Es läuft bei dieser Tournee perfekt für Österreichs Springer, was diese keinesfalls als günstige Fügung begreifen, sondern als Resultat akribischer und harter Arbeit. Man versteht es, talentierte Springer zu fördern, ihnen den Weg in die Weltspitze zu weisen. Trainer und Betreuer verschleißen sich nicht in föderalen Grabenkämpfen, wie sie das deutsche Skispringen jahrelang lähmten, sondern arbeiten eng zusammen.

Talente werden gefördert und gefordert, Trainingsstützpunkte konsequent gestärkt. "Die technische Ausbildung ist perfekt. In allen Springerzentren wird mit derselben Philosophie gearbeitet", sagt der deutsche Cheftrainer Werner Schuster, der lange Jahre selbst als Nachwuchscoach in seinem Heimatland tätig war und den Aufstieg von Gregor Schlierenzauer als dessen Jugendtrainer begleitet hat.
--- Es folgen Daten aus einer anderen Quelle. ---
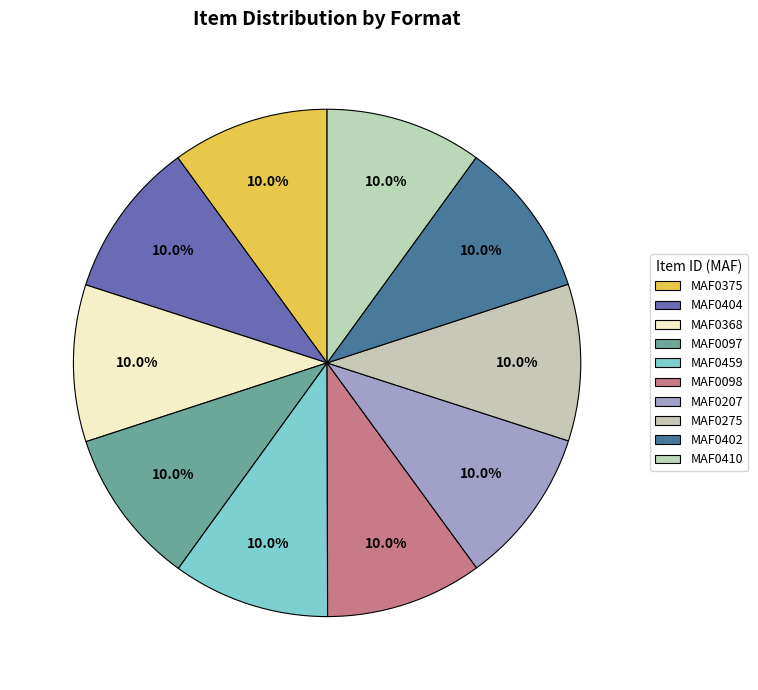

Approximately how many times larger is the value at MAF0410 compared to MAF0098?

1.0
Seit 2005 sind alle zu vergebenden Mannschaftstitel im Skispringen an Österreich gegangen: bei den Weltmeisterschaften 2005, 2007 und 2009 und bei den Olympischen Winterspielen 2006 in Turin, wo Thomas Morgenstern auch Einzel-Gold gewann.

Im Weltcupteam versuchen Pointner und seine Assistenten, jedes noch so kleinste Detail zu planen, jede noch so kleine Unwägbarkeit zu umschiffen. "Es ist notwendig, ständig neue Reize zu setzen", sagt Pointner. Er liebt unkonventionelle Methoden, die vom klassischen Sporttraining abweichen, die beim ersten Hinhören vielleicht ein wenig verrückt klingen, aber der Erfolg gibt ihm nun einmal recht. Schon im zweiten Jahr starten die Springer etwa mit einem Kurs bei Jonathan Briefs in die Trainingssaison.
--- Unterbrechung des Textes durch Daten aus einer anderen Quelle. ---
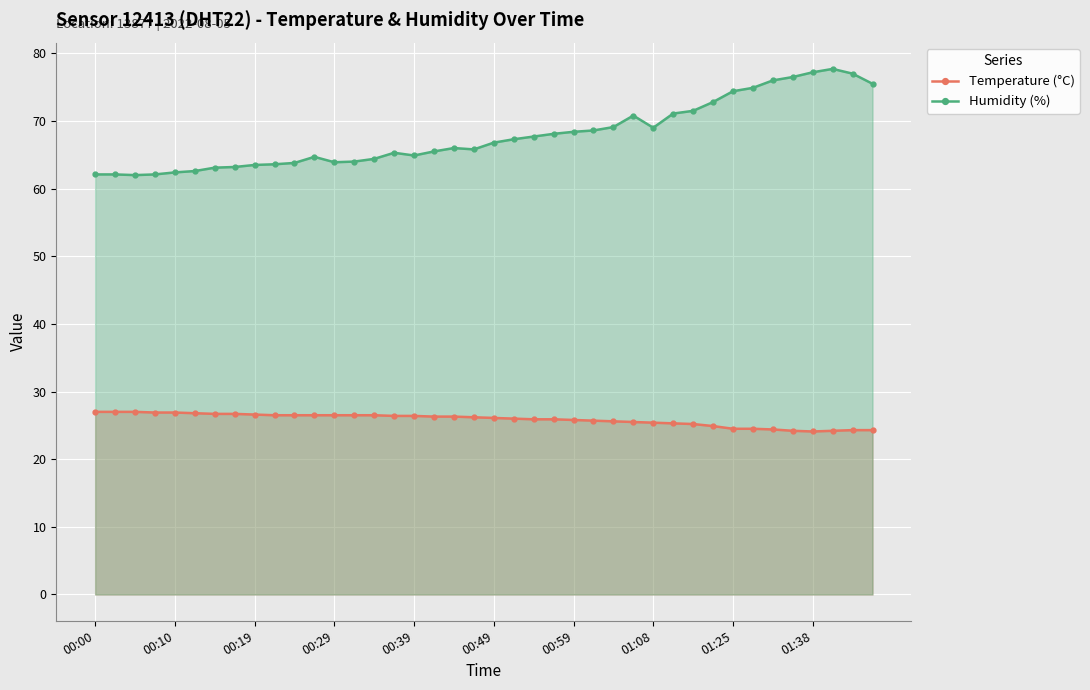

True or false: Humidity (%) and Temperature (°C) intersect in this chart.

False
Briefs ist Coach für Improvisationstheater aus Köln, mit ihm spielen die Springer bestimmte Situationen durch, erproben Rollen, Verhaltensmuster und reflektieren so ihre eigene Position in der Mannschaft und auf der Schanze. Von den deutschen Handball-Weltmeistern haben sie sich abgeschaut, wie Musik beim Sport helfen kann. Audiovisuelle Wahrnehmungsfindung (AVWF) heißt die Methode; beim Hören einer speziell gemixten Musik entfaltet sich eine therapeutische Wirkung. "Du bekommst das Stresslevel besser in den Griff", sagt Sprecher Florian Kotlaba. Am Mittwoch aber werden sie andere Musik zu hören bekommen, die Nationalhymne bei der Siegerehrung und dann die Partymusik aus allen Lautsprechern. Aber dann ist der größte Stress ja auch vorbei.